Task requirements. Write out the entries below exactly, from the first line to the one with "with event-specific fields.\\[2mm]", both ends included.

Provided information.
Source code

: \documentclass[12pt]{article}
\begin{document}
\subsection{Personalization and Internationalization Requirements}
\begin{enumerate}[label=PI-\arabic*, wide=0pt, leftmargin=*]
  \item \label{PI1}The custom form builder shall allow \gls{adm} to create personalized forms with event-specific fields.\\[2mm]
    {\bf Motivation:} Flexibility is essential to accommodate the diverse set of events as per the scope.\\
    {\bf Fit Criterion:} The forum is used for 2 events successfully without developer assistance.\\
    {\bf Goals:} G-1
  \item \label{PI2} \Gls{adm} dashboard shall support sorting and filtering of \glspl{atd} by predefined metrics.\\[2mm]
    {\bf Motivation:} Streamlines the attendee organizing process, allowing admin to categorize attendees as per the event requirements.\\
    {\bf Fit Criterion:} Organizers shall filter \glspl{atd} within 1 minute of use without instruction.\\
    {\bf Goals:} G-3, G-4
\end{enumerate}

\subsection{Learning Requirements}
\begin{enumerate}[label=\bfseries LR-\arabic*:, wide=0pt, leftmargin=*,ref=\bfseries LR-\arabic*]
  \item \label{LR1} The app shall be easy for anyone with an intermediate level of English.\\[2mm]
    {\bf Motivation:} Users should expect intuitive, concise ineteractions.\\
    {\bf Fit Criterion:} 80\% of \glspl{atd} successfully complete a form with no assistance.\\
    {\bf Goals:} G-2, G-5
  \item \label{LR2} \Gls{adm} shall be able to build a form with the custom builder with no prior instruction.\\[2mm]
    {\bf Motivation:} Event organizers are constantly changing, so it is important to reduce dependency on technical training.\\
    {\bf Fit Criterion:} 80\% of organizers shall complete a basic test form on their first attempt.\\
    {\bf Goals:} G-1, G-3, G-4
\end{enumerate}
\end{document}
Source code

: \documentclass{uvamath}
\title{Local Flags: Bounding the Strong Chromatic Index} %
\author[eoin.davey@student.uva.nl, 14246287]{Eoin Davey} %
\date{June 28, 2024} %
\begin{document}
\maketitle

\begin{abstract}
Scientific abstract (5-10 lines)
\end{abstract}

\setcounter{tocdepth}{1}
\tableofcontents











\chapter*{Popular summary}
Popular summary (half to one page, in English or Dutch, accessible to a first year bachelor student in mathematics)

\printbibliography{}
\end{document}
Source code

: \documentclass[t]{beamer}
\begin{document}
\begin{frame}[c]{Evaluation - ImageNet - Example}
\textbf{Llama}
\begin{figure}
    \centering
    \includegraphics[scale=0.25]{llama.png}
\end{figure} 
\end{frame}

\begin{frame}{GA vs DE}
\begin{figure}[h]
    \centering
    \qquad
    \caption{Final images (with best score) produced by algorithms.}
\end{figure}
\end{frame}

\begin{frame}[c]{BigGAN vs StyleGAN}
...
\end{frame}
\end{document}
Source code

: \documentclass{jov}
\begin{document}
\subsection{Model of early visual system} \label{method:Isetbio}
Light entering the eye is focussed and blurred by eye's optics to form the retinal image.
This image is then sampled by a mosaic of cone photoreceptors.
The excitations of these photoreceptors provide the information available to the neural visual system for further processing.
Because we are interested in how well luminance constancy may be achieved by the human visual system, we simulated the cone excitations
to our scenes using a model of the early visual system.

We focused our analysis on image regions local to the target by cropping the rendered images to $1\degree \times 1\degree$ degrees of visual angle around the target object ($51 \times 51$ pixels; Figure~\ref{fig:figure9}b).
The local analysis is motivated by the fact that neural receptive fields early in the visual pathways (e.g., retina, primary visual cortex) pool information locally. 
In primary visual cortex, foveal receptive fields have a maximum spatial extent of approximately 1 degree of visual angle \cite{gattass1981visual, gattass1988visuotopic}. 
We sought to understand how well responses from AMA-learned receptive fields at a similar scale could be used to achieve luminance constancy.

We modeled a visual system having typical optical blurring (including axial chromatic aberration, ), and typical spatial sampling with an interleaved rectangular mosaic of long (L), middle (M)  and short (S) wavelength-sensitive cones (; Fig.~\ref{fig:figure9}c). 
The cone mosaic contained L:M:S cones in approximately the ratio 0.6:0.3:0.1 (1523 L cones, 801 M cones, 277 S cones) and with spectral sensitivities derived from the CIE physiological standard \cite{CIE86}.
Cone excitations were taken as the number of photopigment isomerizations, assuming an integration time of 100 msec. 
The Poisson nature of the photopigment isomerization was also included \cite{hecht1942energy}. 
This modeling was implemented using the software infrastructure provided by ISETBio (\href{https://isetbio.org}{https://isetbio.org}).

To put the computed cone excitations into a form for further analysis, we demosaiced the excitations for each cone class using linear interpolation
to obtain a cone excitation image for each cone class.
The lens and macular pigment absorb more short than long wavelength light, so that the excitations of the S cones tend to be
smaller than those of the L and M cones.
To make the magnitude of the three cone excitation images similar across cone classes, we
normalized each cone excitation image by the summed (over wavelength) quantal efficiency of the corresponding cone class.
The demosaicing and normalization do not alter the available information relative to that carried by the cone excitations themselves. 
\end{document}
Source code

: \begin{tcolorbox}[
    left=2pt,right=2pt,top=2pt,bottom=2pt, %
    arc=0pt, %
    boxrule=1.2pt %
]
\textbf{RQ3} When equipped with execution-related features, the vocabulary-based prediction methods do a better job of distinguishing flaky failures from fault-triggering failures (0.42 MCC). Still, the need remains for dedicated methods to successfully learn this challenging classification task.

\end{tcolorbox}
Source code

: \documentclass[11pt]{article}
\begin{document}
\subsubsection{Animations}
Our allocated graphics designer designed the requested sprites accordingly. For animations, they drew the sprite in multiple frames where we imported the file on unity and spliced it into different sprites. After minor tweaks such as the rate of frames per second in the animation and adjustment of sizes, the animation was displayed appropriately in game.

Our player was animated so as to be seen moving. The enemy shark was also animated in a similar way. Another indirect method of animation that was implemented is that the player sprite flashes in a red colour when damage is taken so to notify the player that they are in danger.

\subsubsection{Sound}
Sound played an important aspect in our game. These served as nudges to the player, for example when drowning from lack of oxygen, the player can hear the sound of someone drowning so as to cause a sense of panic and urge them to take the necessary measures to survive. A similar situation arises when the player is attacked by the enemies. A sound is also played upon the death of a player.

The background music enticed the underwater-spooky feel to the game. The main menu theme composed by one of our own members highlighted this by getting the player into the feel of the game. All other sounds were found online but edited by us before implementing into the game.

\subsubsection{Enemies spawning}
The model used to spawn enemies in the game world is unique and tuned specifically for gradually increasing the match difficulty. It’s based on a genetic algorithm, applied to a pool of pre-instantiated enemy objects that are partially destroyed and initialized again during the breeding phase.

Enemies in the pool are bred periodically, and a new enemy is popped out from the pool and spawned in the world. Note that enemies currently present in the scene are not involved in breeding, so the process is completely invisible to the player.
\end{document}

Answer space.
Source code

: \documentclass[12pt]{article}
\begin{document}
\subsection{Personalization and Internationalization Requirements}
\begin{enumerate}[label=PI-\arabic*, wide=0pt, leftmargin=*]
  \item \label{PI1}The custom form builder shall allow \gls{adm} to create personalized forms with event-specific fields.\\[2mm]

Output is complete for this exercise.